Hoy por objeto de una causa banal
remeció mi cuerpo el golpe de una noticia fatal.
(portazo, pena, porrazo, pena, horrorazo, pena, angustiazo, pena)
La sombra del poeta hasta mi quiso llegar
después de horas eternas en las que se hizo anunciar.
Qué terrible fue saber
que el aire ya no fluirá en su ser
Qué pena que da al pensar
que dejó aquí en tierra, de existir
aquel corazón de palabras en su ardiente latir.
No por nada sucede todo!
No porque sí llegas al mundo! y haces retratos y
creas imágenes y logras recuerdos!
No porque sí la vida, la muerte, la muerte en vida...el amor.
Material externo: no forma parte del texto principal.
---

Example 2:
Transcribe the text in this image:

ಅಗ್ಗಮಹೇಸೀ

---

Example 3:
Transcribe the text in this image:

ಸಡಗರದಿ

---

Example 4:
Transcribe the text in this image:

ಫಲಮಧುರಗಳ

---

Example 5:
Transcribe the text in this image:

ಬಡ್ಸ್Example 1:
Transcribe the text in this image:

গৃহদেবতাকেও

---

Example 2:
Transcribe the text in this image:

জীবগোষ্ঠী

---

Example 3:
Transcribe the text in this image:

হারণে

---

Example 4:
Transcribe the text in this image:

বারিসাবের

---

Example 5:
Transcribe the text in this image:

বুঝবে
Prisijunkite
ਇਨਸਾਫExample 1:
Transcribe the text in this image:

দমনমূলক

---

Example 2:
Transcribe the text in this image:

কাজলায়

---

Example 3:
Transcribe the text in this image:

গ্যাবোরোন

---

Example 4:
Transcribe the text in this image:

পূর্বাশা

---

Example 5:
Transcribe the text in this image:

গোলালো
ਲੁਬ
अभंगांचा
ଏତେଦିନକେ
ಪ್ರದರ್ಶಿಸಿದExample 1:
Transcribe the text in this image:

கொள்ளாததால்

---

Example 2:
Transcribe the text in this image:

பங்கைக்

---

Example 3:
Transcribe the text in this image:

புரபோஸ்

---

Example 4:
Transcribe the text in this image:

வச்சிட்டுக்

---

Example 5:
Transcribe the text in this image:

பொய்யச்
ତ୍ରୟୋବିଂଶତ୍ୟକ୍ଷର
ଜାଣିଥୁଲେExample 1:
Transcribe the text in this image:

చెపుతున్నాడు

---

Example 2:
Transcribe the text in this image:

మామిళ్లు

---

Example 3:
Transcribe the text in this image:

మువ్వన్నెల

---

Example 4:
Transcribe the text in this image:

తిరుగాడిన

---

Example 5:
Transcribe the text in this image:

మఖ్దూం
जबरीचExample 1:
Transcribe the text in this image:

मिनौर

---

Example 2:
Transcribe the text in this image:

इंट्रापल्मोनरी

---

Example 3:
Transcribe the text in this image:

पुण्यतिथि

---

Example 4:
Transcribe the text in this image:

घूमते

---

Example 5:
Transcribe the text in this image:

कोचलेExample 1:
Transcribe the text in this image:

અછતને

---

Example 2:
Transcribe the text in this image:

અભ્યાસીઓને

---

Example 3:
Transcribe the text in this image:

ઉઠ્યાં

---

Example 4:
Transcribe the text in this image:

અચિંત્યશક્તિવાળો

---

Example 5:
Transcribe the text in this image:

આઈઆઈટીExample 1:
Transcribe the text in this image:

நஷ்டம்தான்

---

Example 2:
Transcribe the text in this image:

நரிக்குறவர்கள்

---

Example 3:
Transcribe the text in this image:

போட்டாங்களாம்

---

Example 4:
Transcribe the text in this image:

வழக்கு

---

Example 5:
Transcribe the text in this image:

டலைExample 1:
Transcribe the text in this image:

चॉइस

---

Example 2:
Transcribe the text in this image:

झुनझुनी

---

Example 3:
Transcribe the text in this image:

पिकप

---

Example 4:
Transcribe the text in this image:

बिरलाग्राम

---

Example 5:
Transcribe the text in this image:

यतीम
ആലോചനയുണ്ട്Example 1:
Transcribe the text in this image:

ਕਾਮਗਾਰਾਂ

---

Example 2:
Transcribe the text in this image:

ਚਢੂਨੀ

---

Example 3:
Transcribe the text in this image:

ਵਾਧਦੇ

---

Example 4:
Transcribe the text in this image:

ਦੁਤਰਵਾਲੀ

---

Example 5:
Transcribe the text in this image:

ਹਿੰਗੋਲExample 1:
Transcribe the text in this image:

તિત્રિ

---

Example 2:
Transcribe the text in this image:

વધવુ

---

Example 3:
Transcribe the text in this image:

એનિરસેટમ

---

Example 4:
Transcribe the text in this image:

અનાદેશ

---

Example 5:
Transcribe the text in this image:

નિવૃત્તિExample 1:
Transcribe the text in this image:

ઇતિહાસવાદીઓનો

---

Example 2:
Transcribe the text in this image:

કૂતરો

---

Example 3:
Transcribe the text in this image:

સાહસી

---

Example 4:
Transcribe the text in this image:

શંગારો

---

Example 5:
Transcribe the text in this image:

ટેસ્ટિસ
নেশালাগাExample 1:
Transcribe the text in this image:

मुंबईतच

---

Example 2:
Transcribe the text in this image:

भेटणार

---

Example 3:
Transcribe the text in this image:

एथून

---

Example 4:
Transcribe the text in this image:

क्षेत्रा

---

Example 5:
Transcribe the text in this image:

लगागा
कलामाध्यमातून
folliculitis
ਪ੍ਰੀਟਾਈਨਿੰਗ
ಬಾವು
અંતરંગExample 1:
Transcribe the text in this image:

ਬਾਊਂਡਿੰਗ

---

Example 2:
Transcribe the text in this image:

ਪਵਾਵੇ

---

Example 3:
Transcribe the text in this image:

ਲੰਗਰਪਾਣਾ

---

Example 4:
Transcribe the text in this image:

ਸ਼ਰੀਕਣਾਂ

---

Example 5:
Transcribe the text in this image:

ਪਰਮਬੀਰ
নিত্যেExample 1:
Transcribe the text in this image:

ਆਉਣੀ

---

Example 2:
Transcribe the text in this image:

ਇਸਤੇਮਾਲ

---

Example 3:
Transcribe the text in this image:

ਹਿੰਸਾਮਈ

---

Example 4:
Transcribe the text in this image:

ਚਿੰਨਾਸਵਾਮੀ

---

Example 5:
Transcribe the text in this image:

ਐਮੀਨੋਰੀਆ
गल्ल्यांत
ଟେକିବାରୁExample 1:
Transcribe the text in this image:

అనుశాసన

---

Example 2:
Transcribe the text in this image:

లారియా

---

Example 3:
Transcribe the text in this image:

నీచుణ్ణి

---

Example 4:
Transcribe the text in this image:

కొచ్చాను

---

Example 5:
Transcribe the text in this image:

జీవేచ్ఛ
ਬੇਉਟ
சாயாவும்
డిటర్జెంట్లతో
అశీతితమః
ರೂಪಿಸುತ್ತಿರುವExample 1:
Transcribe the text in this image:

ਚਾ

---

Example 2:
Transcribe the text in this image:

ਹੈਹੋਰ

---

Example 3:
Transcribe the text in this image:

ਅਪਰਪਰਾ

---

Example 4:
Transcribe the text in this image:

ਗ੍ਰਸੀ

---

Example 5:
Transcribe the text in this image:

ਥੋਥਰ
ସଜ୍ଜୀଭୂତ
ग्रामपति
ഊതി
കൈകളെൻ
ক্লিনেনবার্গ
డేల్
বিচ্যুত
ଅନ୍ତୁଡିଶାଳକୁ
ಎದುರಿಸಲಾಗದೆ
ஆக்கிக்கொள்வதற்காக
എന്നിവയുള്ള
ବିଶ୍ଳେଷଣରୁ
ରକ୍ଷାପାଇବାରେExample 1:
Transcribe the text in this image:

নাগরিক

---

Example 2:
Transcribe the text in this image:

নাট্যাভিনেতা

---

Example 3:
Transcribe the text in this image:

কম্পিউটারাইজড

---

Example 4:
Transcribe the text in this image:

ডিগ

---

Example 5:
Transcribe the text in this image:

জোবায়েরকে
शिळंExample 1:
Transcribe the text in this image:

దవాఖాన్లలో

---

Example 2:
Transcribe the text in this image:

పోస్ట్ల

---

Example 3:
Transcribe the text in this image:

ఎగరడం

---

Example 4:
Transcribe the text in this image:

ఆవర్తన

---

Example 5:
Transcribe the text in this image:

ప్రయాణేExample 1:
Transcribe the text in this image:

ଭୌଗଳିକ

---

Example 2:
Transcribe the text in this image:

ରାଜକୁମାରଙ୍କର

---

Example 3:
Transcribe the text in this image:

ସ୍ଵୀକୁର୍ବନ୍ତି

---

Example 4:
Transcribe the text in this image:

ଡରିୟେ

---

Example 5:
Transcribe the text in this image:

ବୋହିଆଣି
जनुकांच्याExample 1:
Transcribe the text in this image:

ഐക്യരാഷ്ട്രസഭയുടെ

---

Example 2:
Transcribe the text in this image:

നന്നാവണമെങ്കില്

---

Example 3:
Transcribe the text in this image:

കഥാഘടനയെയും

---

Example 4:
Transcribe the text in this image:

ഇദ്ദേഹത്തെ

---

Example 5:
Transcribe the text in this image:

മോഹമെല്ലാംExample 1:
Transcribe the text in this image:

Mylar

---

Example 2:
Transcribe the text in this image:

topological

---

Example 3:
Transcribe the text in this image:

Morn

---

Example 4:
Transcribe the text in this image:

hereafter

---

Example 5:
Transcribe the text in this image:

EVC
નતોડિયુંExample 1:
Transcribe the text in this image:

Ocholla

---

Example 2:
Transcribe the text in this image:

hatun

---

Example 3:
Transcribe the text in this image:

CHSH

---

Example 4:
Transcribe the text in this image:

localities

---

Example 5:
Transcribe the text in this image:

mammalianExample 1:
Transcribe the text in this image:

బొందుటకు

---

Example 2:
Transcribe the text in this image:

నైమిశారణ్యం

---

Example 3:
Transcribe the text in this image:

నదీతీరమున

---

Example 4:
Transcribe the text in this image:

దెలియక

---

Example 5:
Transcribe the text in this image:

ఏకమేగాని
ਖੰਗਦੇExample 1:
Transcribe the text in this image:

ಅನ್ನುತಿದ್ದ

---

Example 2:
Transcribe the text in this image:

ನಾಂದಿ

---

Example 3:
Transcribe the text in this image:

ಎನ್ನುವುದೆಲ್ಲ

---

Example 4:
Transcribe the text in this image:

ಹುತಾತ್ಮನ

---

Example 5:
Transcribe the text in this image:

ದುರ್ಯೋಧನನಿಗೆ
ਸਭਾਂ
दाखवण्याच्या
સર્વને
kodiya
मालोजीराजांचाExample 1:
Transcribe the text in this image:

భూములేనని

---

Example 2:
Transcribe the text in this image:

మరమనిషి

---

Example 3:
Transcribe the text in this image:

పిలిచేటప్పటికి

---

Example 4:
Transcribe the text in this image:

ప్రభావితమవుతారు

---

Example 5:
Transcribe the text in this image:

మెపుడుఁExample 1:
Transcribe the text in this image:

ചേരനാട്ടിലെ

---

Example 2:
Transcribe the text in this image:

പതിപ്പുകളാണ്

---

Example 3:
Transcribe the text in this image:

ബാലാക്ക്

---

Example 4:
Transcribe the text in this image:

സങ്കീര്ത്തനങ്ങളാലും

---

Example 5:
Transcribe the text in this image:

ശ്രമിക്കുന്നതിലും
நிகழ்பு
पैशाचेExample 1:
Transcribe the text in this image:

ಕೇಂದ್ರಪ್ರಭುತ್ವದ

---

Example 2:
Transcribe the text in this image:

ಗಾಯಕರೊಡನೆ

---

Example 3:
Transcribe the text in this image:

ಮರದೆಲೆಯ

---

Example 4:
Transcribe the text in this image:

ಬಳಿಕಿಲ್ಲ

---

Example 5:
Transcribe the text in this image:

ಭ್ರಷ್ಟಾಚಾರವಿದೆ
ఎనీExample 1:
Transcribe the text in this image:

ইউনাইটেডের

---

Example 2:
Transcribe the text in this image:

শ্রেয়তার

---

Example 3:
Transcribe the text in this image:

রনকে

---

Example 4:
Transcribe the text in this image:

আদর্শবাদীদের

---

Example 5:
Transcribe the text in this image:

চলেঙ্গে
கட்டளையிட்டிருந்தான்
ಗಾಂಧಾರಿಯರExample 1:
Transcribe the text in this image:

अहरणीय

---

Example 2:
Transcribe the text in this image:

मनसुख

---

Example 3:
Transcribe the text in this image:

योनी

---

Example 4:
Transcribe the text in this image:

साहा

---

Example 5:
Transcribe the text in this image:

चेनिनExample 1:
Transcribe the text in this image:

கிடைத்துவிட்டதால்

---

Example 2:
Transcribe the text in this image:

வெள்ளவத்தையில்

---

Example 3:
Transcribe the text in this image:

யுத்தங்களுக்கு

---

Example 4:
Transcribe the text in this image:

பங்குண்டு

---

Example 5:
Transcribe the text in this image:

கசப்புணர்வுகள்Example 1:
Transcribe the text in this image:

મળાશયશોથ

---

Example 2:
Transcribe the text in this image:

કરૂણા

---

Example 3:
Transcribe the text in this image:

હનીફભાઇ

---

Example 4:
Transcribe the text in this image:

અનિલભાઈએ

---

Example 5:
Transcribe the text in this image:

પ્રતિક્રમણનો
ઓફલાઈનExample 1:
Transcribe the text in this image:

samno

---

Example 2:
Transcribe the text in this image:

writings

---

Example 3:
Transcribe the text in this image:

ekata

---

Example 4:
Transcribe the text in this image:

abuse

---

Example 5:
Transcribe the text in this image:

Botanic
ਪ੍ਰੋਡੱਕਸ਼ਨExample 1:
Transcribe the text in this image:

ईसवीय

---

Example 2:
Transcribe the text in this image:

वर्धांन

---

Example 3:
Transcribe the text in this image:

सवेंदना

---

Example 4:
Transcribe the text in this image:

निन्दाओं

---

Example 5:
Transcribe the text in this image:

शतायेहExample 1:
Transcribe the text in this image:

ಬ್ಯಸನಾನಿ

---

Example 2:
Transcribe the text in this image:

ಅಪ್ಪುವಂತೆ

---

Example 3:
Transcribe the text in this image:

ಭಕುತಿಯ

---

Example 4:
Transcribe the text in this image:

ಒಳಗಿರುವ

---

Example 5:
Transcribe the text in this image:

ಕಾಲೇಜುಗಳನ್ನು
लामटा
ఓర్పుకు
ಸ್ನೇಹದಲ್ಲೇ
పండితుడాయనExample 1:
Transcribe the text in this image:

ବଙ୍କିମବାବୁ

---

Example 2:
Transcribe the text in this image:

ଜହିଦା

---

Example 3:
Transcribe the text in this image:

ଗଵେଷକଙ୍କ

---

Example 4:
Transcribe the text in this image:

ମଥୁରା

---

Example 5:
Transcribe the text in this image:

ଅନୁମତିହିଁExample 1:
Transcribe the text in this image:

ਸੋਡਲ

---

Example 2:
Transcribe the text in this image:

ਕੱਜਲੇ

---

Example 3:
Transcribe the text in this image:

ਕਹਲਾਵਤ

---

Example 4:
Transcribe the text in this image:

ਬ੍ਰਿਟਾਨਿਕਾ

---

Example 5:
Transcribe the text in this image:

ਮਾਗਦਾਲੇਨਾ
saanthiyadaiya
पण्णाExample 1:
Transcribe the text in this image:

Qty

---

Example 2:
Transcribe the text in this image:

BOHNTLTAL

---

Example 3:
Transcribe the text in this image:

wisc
En tu palabra el dominio de las esencias fluía
como bailarines que otorgan sus cuerpos al compás de un aluvión galopante
de un rumor vociferante
de un estallido fulminante.
Años jugando a decir la verdad
¿Y en qué quedó entonces, la respuesta que pudiste hayar?
Quise y quiero aún poder desentrañar
a la persona que entre líneas
es posible vislumbrar
Mas el apagón oscuro que en tu tumba las velas
-fuego humano, guia mortal-
pretenden hoy, mañana y siempre no dejar de iluminar
es reflejo de la pena negra y del olvido negro además
y de la muerte negra símbolo de soledad
muerte negra imán de dolores
muerte de ala negra y de pluma blanca
de resquicio, de aspecto, de parte.
Pero el ataúd no da cabida a tus letras
y así como los rayos en el cielo no aceptan más luz que la suya
en ésta tormenta literaria que es tu muerte
seguirás iluminando el andar de los errantes.
Que tenga un muy buen viaje Don Gonzalo Rojas y, de antemano, muchas gracias.